Please locate each line in the items below that contains the word "Defense" and copy those lines.

### Items from a data source
────────────────────────────────────────

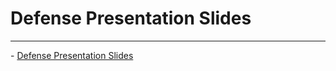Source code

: Defense Presentation Slides
=========

--------------------
<p>
- <a href="https://github.com/mneitzel95/senior-project/blob/master/player/SeniorProject.html">Defense Presentation Slides</a>
</p>
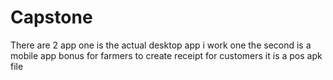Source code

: # Capstone
There are 2 app one is the actual desktop app i work one
the second is a mobile app bonus for farmers to create receipt for customers it is a pos apk file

────────────────────────────────────────

### Result
: Defense Presentation Slides
- <a href="https://github.com/mneitzel95/senior-project/blob/master/player/SeniorProject.html">Defense Presentation Slides</a>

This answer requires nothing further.